~ Kawakawa Berries ~
For years I didn’t understand why the luscious Kawakawa at the end of my garden only produced green berries, which never ripened to orange. In the bush I would find plump, juicy, sweet orange berries, whilst mine remained green. That was until my Rongoa teacher (Donna Kerridge) explained that the male plants produce green berries, whilst the female plants produce orange berries (when ripe). So I have a male Kawakawa...
The Kawakawa tree is related to Pepper, and the whole plant has a unique peppery taste. When my kids were toddlers they didn’t like the taste of black pepper, but they loved fresh green kawakawa berries sliced onto their meals. You can chop the green berries and sprinkle over your food or add to sauces to create a really interesting flavor. I tried once harvesting my green berries, dehydrating, powdering and storing for use throughout the year, but to be honest the flavor diminished so much that I don’t think it was worth the effort. They taste much better fresh.
Pictured here are unripe female berries which my friend picked whilst we were camping offgrid. We sliced these onto a salad that we made from wild hangehange leaves. It’s always so good to eat fresh & tasty food when you’re camping!
The female berries, when fully ripe are plump & juicy. I’ve heard many foragers tell of making sauces, jams and chutneys with the orange berries, but to be honest I feel that the berries are our native birds food. The birds already have to compete with possums, I don’t think they need humans stripping berries out of the forest too, so I just nibble a berry or two on bushwalks for the unique experience.
Kawakawa grows all over the North Island of NZ in coastal regions (you won’t find it at high altitude), and prefers the shade.

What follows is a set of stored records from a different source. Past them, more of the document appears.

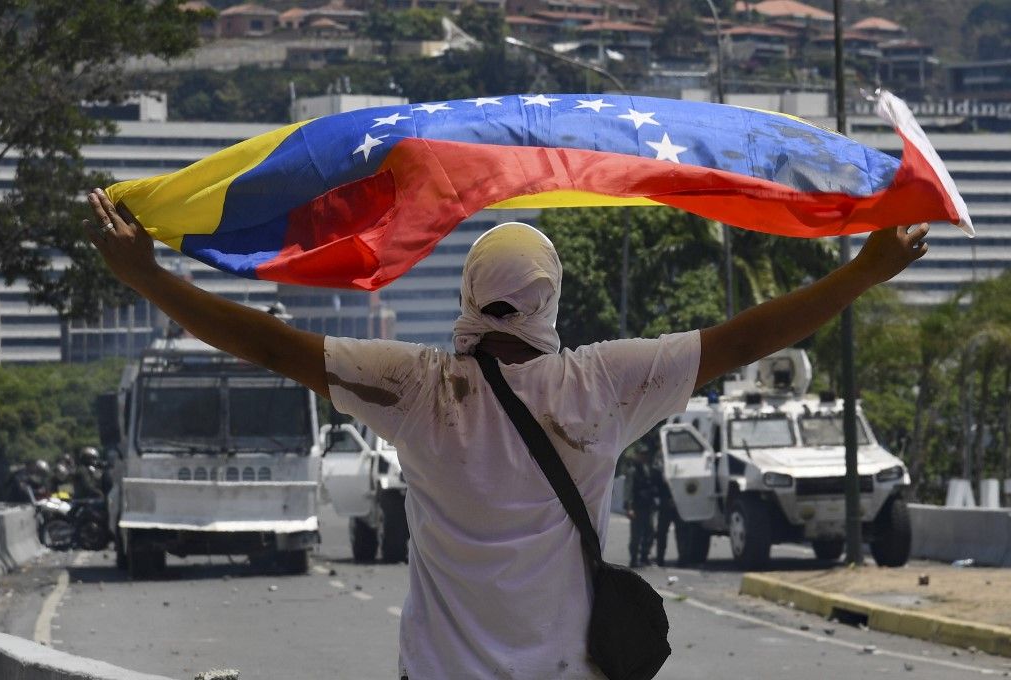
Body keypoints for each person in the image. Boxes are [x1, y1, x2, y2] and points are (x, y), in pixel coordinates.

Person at [83, 187, 928, 679]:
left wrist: (150, 277)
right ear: (550, 299)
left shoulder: (414, 387)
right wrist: (864, 268)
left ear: (468, 293)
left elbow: (269, 343)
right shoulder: (602, 384)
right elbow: (747, 339)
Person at [623, 449, 657, 568]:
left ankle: (644, 556)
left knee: (649, 532)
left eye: (645, 454)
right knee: (636, 535)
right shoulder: (633, 471)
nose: (644, 457)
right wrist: (629, 508)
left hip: (648, 507)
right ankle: (633, 559)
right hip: (637, 507)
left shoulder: (647, 469)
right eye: (641, 454)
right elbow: (628, 490)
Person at [650, 450, 675, 567]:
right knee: (661, 533)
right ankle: (660, 558)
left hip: (678, 502)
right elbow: (655, 481)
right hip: (665, 503)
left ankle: (684, 558)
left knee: (682, 532)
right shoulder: (659, 461)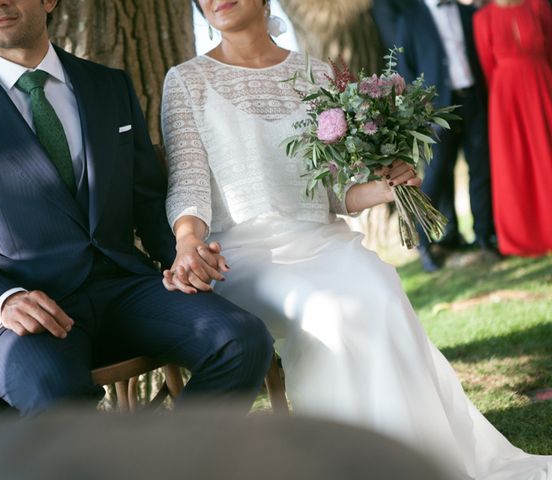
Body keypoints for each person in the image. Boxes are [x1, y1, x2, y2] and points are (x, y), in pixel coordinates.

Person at [160, 0, 551, 477]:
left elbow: (335, 192)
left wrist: (387, 186)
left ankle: (420, 458)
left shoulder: (317, 74)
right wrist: (186, 242)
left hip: (323, 239)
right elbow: (188, 187)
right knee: (329, 309)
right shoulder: (185, 80)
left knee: (378, 287)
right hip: (244, 254)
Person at [0, 0, 274, 427]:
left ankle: (171, 462)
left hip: (125, 287)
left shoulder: (109, 86)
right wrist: (1, 301)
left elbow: (147, 199)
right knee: (55, 397)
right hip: (31, 310)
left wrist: (181, 253)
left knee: (243, 340)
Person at [396, 0, 497, 272]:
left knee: (481, 171)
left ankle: (485, 237)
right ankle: (424, 244)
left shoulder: (467, 13)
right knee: (437, 175)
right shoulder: (410, 18)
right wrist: (420, 110)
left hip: (473, 99)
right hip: (436, 110)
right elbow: (404, 69)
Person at [473, 0, 552, 256]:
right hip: (506, 98)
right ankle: (524, 234)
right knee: (515, 163)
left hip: (543, 86)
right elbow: (487, 65)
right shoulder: (482, 18)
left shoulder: (538, 6)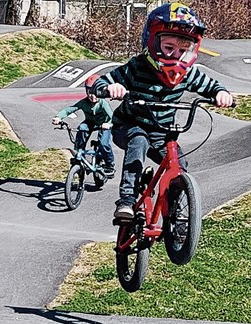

Yes the Holey leaves are the best, let’s get to those stories in another post!
There is so much to say about Kawakawa, an incredible native healing plant of New Zealand. More on that another time. In saying that, there are so many wonderful Rongoa practitioners in New Zealand who are able to thoroughly teach the appropriate tikanga involved in preparing effective Rongoa. This is a really important part of the process and not to be underestimated.
If you’re interested in learning about the medicinal properties of our native plants, please do study alongside your local Rongoa practitioner, I’m sure you won’t regret it.